(Extracted page text data)
——————

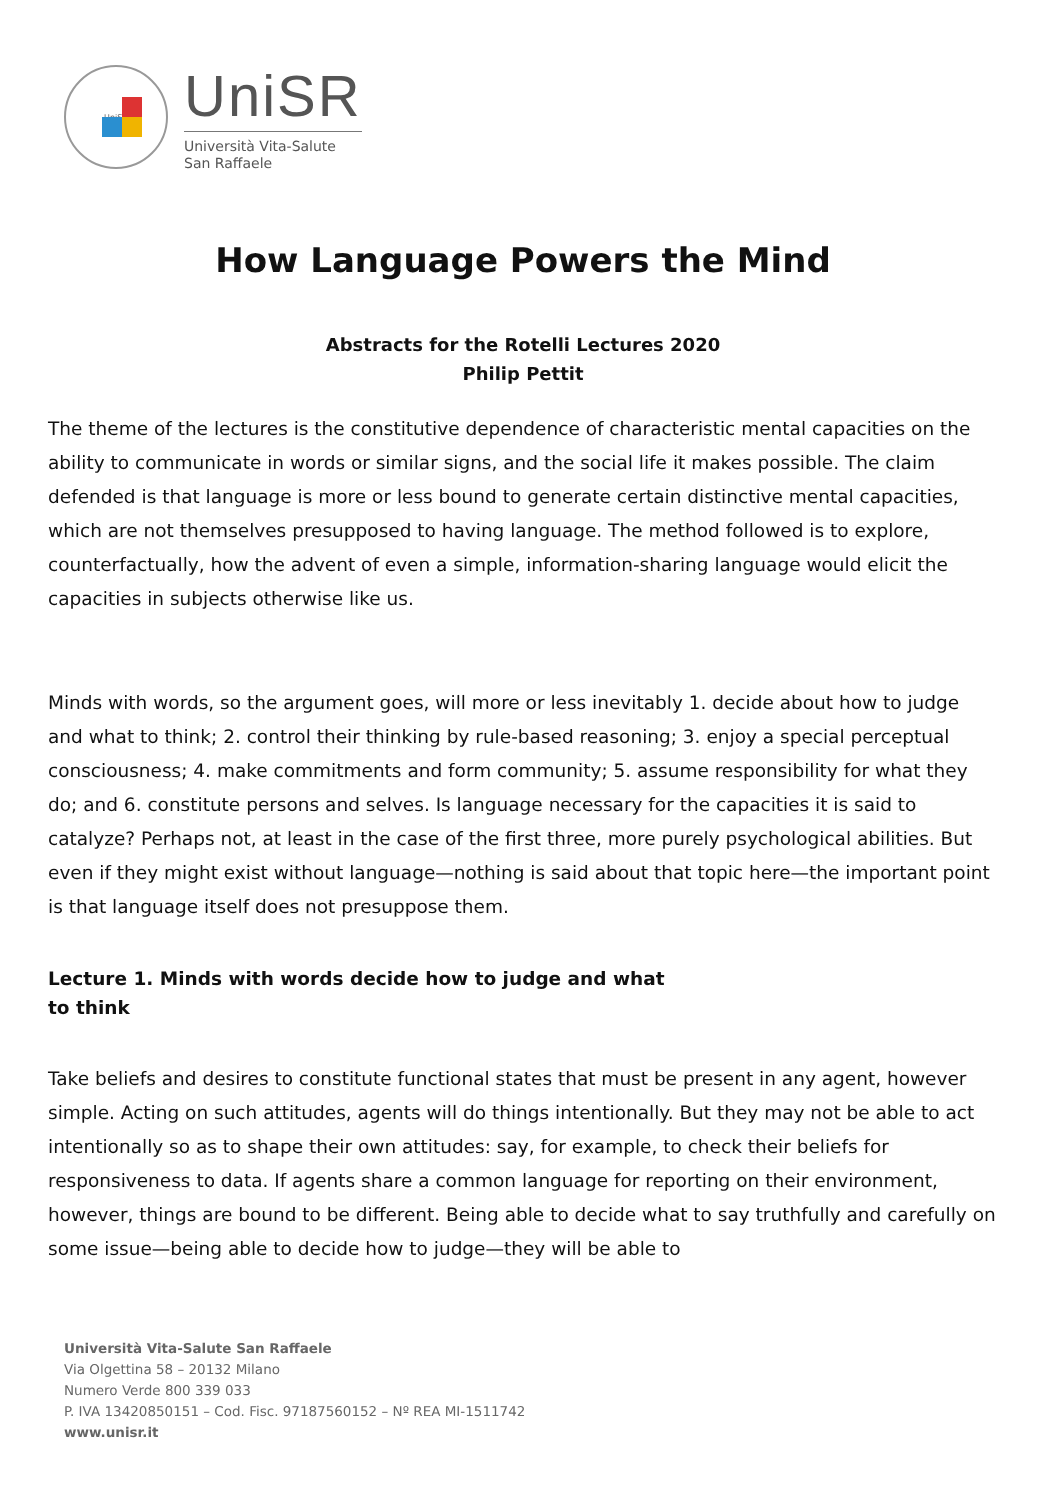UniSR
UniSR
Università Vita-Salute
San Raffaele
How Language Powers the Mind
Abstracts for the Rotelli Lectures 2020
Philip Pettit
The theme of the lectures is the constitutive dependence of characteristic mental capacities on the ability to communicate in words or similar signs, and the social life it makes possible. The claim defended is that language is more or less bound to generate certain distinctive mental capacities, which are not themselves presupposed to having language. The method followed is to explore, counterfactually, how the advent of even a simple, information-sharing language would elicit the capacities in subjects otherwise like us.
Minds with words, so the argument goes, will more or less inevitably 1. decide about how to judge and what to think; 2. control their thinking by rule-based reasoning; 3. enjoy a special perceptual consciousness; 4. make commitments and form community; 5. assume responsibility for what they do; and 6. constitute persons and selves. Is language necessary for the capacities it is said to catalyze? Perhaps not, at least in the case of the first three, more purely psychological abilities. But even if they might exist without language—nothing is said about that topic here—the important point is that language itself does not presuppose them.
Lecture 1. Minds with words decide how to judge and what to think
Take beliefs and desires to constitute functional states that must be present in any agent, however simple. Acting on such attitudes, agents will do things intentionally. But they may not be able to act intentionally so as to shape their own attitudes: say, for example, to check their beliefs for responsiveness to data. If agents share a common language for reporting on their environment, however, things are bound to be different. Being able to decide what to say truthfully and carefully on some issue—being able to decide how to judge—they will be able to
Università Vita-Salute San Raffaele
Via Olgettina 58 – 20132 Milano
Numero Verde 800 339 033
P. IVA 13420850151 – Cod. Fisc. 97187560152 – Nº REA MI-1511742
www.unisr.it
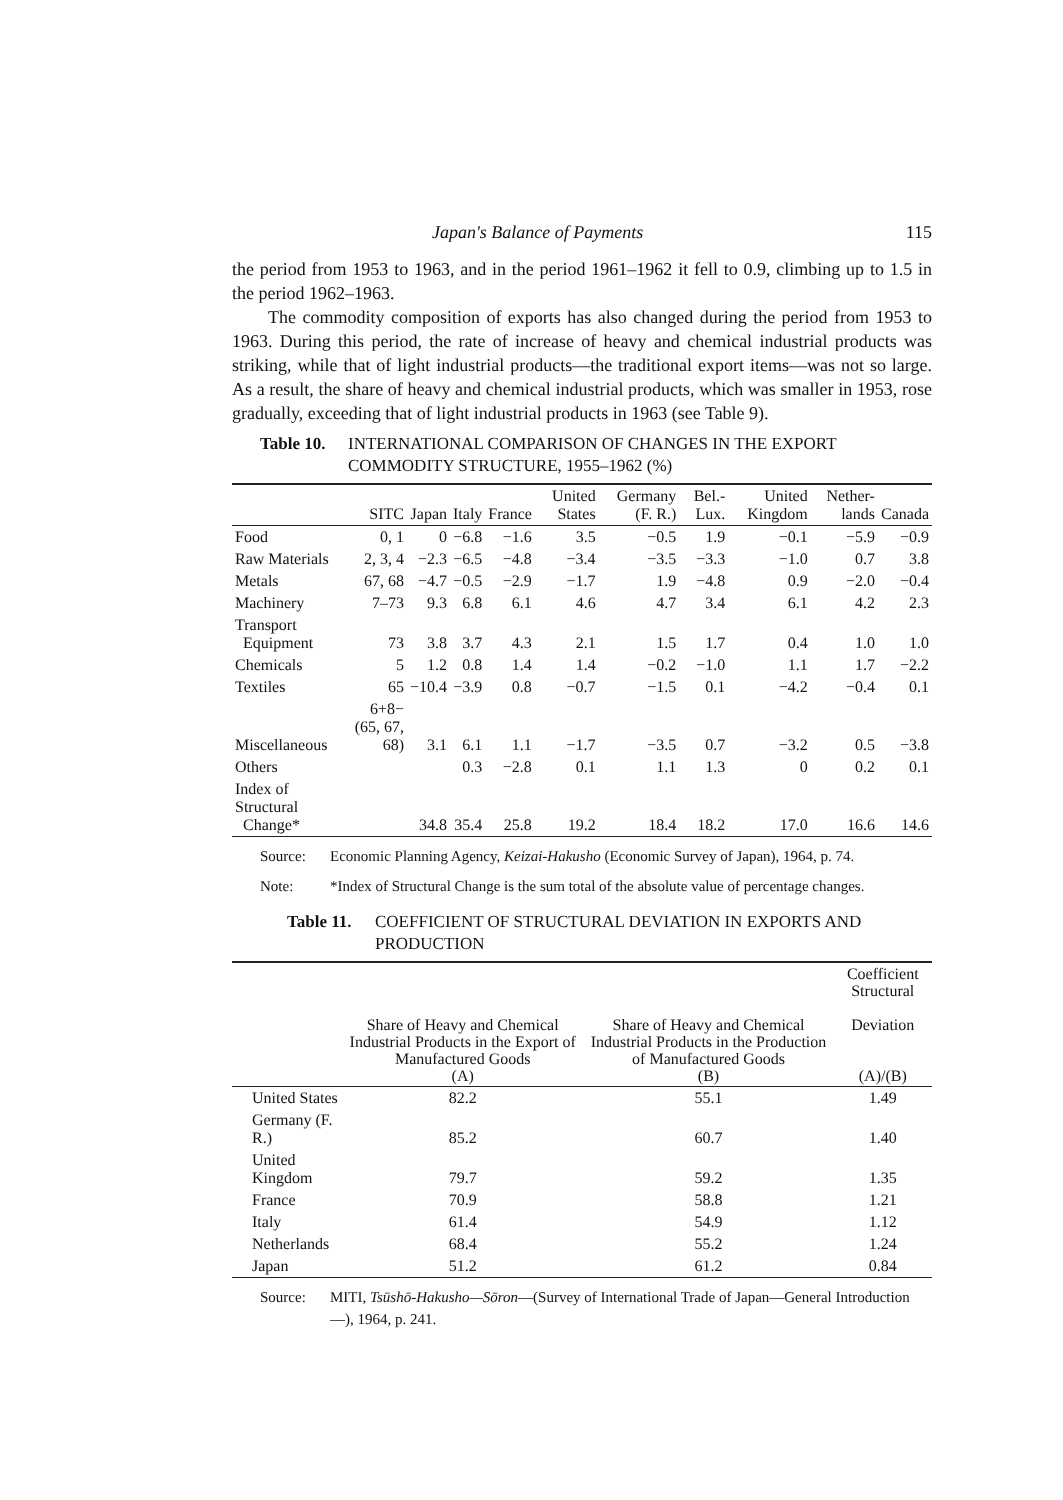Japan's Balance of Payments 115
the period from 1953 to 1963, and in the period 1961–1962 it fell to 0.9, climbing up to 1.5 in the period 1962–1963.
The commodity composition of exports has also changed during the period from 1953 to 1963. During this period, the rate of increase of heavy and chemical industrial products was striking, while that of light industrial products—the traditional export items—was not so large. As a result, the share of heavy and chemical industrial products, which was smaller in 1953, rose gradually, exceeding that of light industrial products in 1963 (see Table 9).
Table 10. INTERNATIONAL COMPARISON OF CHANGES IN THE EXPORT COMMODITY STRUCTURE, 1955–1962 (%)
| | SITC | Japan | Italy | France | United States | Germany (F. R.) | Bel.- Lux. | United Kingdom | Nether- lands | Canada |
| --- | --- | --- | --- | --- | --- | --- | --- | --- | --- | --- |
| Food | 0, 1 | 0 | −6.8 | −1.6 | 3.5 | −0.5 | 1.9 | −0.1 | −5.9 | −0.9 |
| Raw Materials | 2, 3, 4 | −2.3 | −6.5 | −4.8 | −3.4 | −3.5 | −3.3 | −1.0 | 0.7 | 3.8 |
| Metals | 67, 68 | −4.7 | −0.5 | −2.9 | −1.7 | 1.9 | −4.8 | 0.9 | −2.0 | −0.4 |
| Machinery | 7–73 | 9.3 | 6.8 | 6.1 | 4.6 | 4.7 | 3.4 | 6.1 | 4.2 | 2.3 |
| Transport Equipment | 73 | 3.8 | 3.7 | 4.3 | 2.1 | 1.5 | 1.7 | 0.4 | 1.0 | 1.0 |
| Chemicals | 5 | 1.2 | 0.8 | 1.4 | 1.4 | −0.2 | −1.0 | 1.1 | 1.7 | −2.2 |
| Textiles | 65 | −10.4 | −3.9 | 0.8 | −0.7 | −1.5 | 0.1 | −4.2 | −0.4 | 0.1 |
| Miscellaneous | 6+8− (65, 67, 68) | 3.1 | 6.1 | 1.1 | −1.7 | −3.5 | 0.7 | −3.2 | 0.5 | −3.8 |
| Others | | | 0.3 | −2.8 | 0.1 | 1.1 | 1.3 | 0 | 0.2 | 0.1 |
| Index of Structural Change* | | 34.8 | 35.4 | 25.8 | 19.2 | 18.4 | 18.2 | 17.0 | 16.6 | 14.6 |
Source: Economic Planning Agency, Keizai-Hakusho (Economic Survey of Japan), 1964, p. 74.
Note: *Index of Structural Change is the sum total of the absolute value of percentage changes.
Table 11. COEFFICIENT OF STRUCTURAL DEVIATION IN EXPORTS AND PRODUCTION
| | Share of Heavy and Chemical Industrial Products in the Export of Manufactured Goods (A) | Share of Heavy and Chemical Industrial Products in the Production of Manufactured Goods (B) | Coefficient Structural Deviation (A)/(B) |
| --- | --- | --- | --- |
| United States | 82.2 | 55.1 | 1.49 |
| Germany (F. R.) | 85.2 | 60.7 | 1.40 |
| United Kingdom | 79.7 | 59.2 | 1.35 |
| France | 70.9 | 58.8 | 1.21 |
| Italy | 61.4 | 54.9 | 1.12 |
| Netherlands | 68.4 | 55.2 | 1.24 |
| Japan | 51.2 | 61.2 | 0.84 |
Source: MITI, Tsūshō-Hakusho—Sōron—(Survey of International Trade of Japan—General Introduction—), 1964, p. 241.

——————

Skipping the pictures, transcribe each line above exactly as it appears.

Your solution =>
UniSR
UniSR
Università Vita-Salute
San Raffaele
How Language Powers the Mind
Abstracts for the Rotelli Lectures 2020
Philip Pettit
The theme of the lectures is the constitutive dependence of characteristic mental capacities on the ability to communicate in words or similar signs, and the social life it makes possible. The claim defended is that language is more or less bound to generate certain distinctive mental capacities, which are not themselves presupposed to having language. The method followed is to explore, counterfactually, how the advent of even a simple, information-sharing language would elicit the capacities in subjects otherwise like us.
Minds with words, so the argument goes, will more or less inevitably 1. decide about how to judge and what to think; 2. control their thinking by rule-based reasoning; 3. enjoy a special perceptual consciousness; 4. make commitments and form community; 5. assume responsibility for what they do; and 6. constitute persons and selves. Is language necessary for the capacities it is said to catalyze? Perhaps not, at least in the case of the first three, more purely psychological abilities. But even if they might exist without language—nothing is said about that topic here—the important point is that language itself does not presuppose them.
Lecture 1. Minds with words decide how to judge and what to think
Take beliefs and desires to constitute functional states that must be present in any agent, however simple. Acting on such attitudes, agents will do things intentionally. But they may not be able to act intentionally so as to shape their own attitudes: say, for example, to check their beliefs for responsiveness to data. If agents share a common language for reporting on their environment, however, things are bound to be different. Being able to decide what to say truthfully and carefully on some issue—being able to decide how to judge—they will be able to
Università Vita-Salute San Raffaele
Via Olgettina 58 – 20132 Milano
Numero Verde 800 339 033
P. IVA 13420850151 – Cod. Fisc. 97187560152 – Nº REA MI-1511742
www.unisr.it
Japan's Balance of Payments 115
the period from 1953 to 1963, and in the period 1961–1962 it fell to 0.9, climbing up to 1.5 in the period 1962–1963.
The commodity composition of exports has also changed during the period from 1953 to 1963. During this period, the rate of increase of heavy and chemical industrial products was striking, while that of light industrial products—the traditional export items—was not so large. As a result, the share of heavy and chemical industrial products, which was smaller in 1953, rose gradually, exceeding that of light industrial products in 1963 (see Table 9).
Table 10. INTERNATIONAL COMPARISON OF CHANGES IN THE EXPORT COMMODITY STRUCTURE, 1955–1962 (%)
| | SITC | Japan | Italy | France | United States | Germany (F. R.) | Bel.- Lux. | United Kingdom | Nether- lands | Canada |
| --- | --- | --- | --- | --- | --- | --- | --- | --- | --- | --- |
| Food | 0, 1 | 0 | −6.8 | −1.6 | 3.5 | −0.5 | 1.9 | −0.1 | −5.9 | −0.9 |
| Raw Materials | 2, 3, 4 | −2.3 | −6.5 | −4.8 | −3.4 | −3.5 | −3.3 | −1.0 | 0.7 | 3.8 |
| Metals | 67, 68 | −4.7 | −0.5 | −2.9 | −1.7 | 1.9 | −4.8 | 0.9 | −2.0 | −0.4 |
| Machinery | 7–73 | 9.3 | 6.8 | 6.1 | 4.6 | 4.7 | 3.4 | 6.1 | 4.2 | 2.3 |
| Transport Equipment | 73 | 3.8 | 3.7 | 4.3 | 2.1 | 1.5 | 1.7 | 0.4 | 1.0 | 1.0 |
| Chemicals | 5 | 1.2 | 0.8 | 1.4 | 1.4 | −0.2 | −1.0 | 1.1 | 1.7 | −2.2 |
| Textiles | 65 | −10.4 | −3.9 | 0.8 | −0.7 | −1.5 | 0.1 | −4.2 | −0.4 | 0.1 |
| Miscellaneous | 6+8− (65, 67, 68) | 3.1 | 6.1 | 1.1 | −1.7 | −3.5 | 0.7 | −3.2 | 0.5 | −3.8 |
| Others | | | 0.3 | −2.8 | 0.1 | 1.1 | 1.3 | 0 | 0.2 | 0.1 |
| Index of Structural Change* | | 34.8 | 35.4 | 25.8 | 19.2 | 18.4 | 18.2 | 17.0 | 16.6 | 14.6 |
Source: Economic Planning Agency, Keizai-Hakusho (Economic Survey of Japan), 1964, p. 74.
Note: *Index of Structural Change is the sum total of the absolute value of percentage changes.
Table 11. COEFFICIENT OF STRUCTURAL DEVIATION IN EXPORTS AND PRODUCTION
| | Share of Heavy and Chemical Industrial Products in the Export of Manufactured Goods (A) | Share of Heavy and Chemical Industrial Products in the Production of Manufactured Goods (B) | Coefficient Structural Deviation (A)/(B) |
| --- | --- | --- | --- |
| United States | 82.2 | 55.1 | 1.49 |
| Germany (F. R.) | 85.2 | 60.7 | 1.40 |
| United Kingdom | 79.7 | 59.2 | 1.35 |
| France | 70.9 | 58.8 | 1.21 |
| Italy | 61.4 | 54.9 | 1.12 |
| Netherlands | 68.4 | 55.2 | 1.24 |
| Japan | 51.2 | 61.2 | 0.84 |
Source: MITI, Tsūshō-Hakusho—Sōron—(Survey of International Trade of Japan—General Introduction—), 1964, p. 241.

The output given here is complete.